→ What is needed:
With the pictures removed, please write out every line below exactly as given.

Optical and exposure parameters
——————————

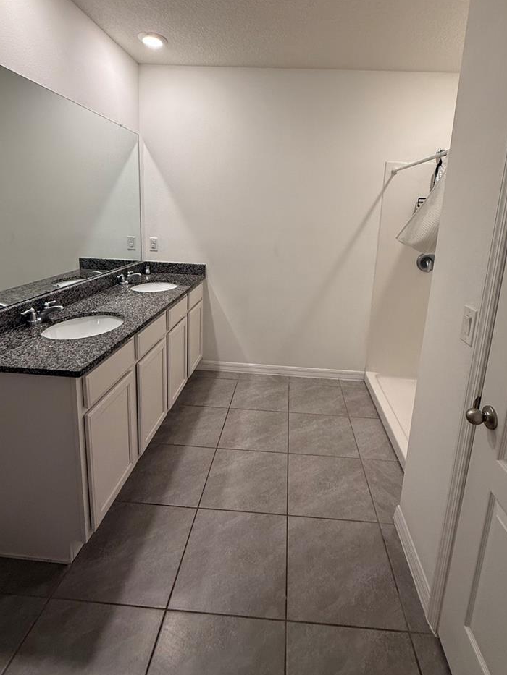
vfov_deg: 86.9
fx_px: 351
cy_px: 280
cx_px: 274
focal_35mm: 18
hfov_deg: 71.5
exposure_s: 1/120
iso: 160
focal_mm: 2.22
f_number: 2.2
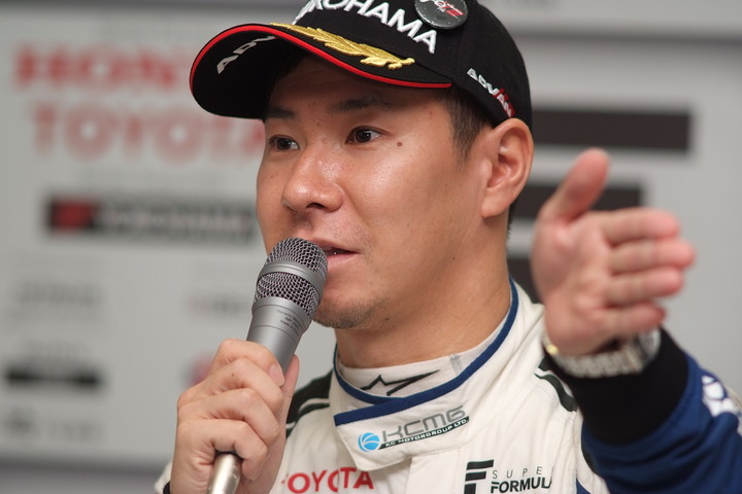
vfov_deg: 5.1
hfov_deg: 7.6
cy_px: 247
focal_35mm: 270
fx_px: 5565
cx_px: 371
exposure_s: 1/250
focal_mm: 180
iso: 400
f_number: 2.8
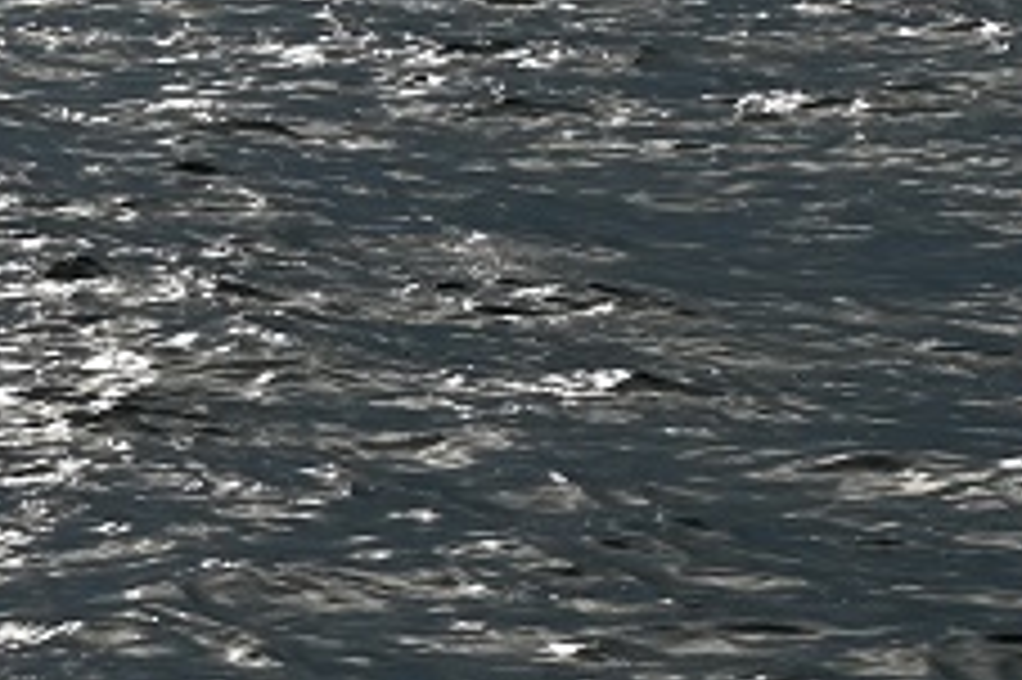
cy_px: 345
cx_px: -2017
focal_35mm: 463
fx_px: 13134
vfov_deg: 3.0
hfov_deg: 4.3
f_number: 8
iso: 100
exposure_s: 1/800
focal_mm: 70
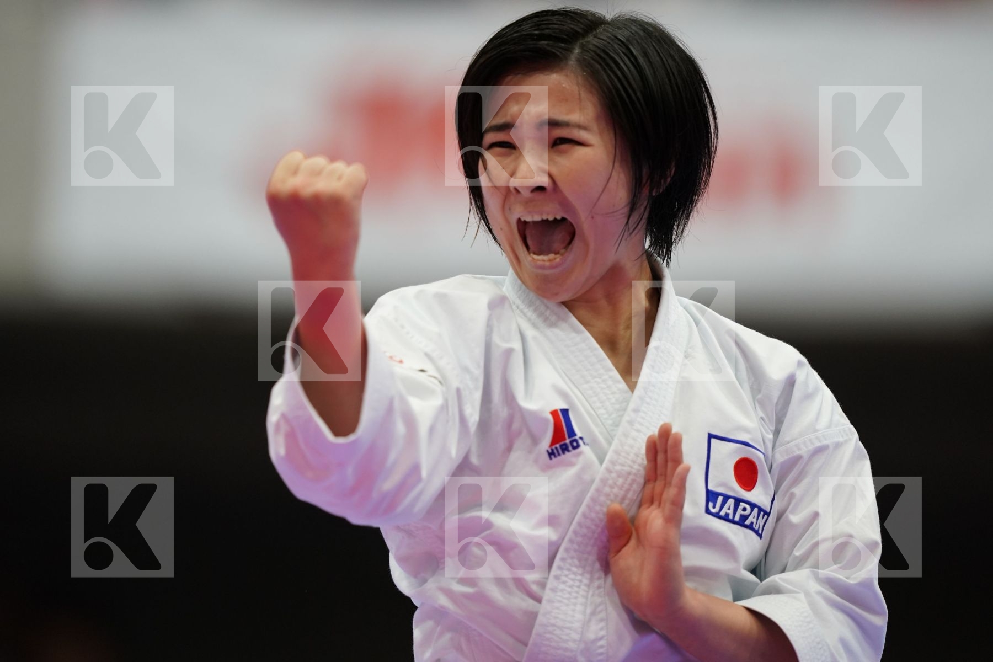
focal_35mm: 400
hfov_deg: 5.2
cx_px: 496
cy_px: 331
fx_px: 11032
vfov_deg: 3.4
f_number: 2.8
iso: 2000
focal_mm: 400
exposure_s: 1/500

——————————

→ Written response:
vfov_deg: 86.9
fx_px: 351
cy_px: 280
cx_px: 274
focal_35mm: 18
hfov_deg: 71.5
exposure_s: 1/120
iso: 160
focal_mm: 2.22
f_number: 2.2
vfov_deg: 5.1
hfov_deg: 7.6
cy_px: 247
focal_35mm: 270
fx_px: 5565
cx_px: 371
exposure_s: 1/250
focal_mm: 180
iso: 400
f_number: 2.8
cy_px: 345
cx_px: -2017
focal_35mm: 463
fx_px: 13134
vfov_deg: 3.0
hfov_deg: 4.3
f_number: 8
iso: 100
exposure_s: 1/800
focal_mm: 70
focal_35mm: 400
hfov_deg: 5.2
cx_px: 496
cy_px: 331
fx_px: 11032
vfov_deg: 3.4
f_number: 2.8
iso: 2000
focal_mm: 400
exposure_s: 1/500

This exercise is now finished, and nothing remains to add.